Bauland wird in vier verschiedene Kategorien unterteilt: in Bauland, Bauerwartungsland, Fertigbauland und fertiges freies Bauland. Für Bauherren ist die Unterscheidung aufgrund der unterschiedlichen Eigenschaften von besonderer Bedeutung. Deshalb ist es wichtig, im Vorfeld zu wissen, was die Kategorien bedeuten:

  • Bauland: Ein Grundstück gilt als Bauland, wenn ein Bebauungsplan vorliegt. Das bedeutet jedoch nicht automatisch, dass das Grundstück vollständig erschlossen sein muss. Oft sind Leitungen für Wasser, Abwasser, Strom oder Gas noch zu verlegen. Für Käufer gilt: Je weniger ein Grundstück erschlossen ist, umso weniger attraktiv ist es.

  • Bauerwartungsland: Der Begriff Bauerwartungsland bezeichnet Flächen, die der Flächennutzungsplan als zukünftiges Bauland ausweist. Dazu gehören zum Beispiel landwirtschaftliche Flächen. Es ist also damit zu rechnen, dass diese Flächen in naher Zukunft bebaut werden dürfen. Dies ist jedoch nicht zu 100 Prozent sicher. Das bedeutet, dass es sich bei Bauerwartungsland um ein Spekulationsobjekt handelt, wobei die endgültige Entscheidung der Gemeinde obliegt.

  • Fertigbauland: Handelt es sich um Fertigbauland, sind alle rechtlichen Voraussetzungen erfüllt, um mit dem Bau zu beginnen. Es reicht aus, einen Antrag auf Baugenehmigung zu stellen und ihn bei der zuständigen Behörde einzureichen. Die Bezeichnung Fertigbauland bedeutet jedoch nicht, dass das Grundstück vollständig an das öffentliche Versorgungsnetz angeschlossen ist.

  • Fertiges, freies Bauland: Diese Kategorie ist bereit für den Hausbau, denn fertiges, freies Bauland ist im Bebauungsplan verzeichnet und voll erschlossen. Diese, von Bauherren am häufigsten nachgefragte, Kategorie gibt es deshalb insbesondere in Neubaugebieten.

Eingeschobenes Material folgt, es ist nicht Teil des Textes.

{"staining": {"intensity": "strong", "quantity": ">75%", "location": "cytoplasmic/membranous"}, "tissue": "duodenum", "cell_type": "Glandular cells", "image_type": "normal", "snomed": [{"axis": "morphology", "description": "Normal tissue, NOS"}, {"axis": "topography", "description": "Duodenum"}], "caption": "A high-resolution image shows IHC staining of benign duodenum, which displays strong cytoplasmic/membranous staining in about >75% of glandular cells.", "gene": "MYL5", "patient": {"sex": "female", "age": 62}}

Zukünftige Bauherren sollten jedoch nicht nur auf die Kategorie achten, sondern auch darauf, ob es sich um ein Grundstücksteil oder um ein selbstständiges Grundstück handelt. Nur bei selbstständigen Grundstücken wird der Käufer als alleiniger Eigentümer im Grundbuch eingetragen. Anderes gilt für einen Grundstücksteil, welcher ein nicht genau vermessenes Flurstück ist. Käufer sollten darauf achten, dass das Teilstück im Grundstücksvertrag genau beschrieben und im Lageplan exakt eingezeichnet ist. Mauern und Zäune reichen als Kennzeichnung der Grenze nicht aus, da sie leicht zu entfernen sind.

Worauf ist bei der Suche nach Bauland zu achten?

Passendes Bauland finden Sie, wenn Sie sich ein realistisches Bild vom Grundstück und von der Umgebung machten. Dafür empfiehlt es sich das Grundstück mehrfach zu besichtigen – sowohl an Wochentagen als auch am Wochenende. Lernen Sie die Infrastruktur kennen, erfahren Sie, wie hoch die Lärmbelästigung (z. B. durch Bahn oder angrenzende Straßen) ist. Achten Sie außerdem auf die Lärm- und Emissionslast durch angrenzende Unternehmen, Schulen, Diskotheken und Sportplätze oder auch auf Gewässer in der Umgebung, die in den Sommermonaten eine Mücken- und Insektenplage bedingen können. Erkundigen Sie sich außerdem, ob in der Nähe des Grundstücks weitere Neubauten oder die Verlegung oder Erweiterung von Straßen geplant sind. Auskunft dazu erteilt die zuständige Bauaufsichtsbehörde.

Checkliste: Tipps für die Baulandsuche

Die nachfolgende Checkliste hilft bei der Suche nach dem passenden Bauland:

  • Prüfen Sie anhand des Bebauungsplans und der Baubestimmungen, ob sich Ihr Bauvorhaben auf dem Grundstück realisieren lässt und keine Restriktionen bestehen.
  • Erkundigen Sie sich, inwieweit das ausgewählte Bauland bereits erschlossen ist und ob mit weiteren Kosten zu rechnen ist, denn es gilt ein Anschluss- und Benutzungszwang.
  • Stellen Sie außerdem sicher, dass das von Ihnen ausgesuchte Bauland eine unverbaubare Lage hat. Aus dem Bebauungsplan geht hervor, welche Kriterien mögliche weitere Bauvorhaben erfüllen müssen, zum Beispiel in Bezug auf die Anzahl der Stockwerke.
  • Achten Sie auf die Bodenbeschaffenheit. Haben Sie bezüglich der Bodenqualität Bedenken, fordern Sie vor dem Kauf des Grundstücks ein Bodengutachten an, welches Geologen oder das Erdbaulaboratorium regelmäßig anfertigen. Es ist wichtig, weil ein felsiger Untergrund, Altlasten oder ein hoher Grundwasserspiegel die Baukosten und auch den Zeitplan unplanmäßig erhöhen können.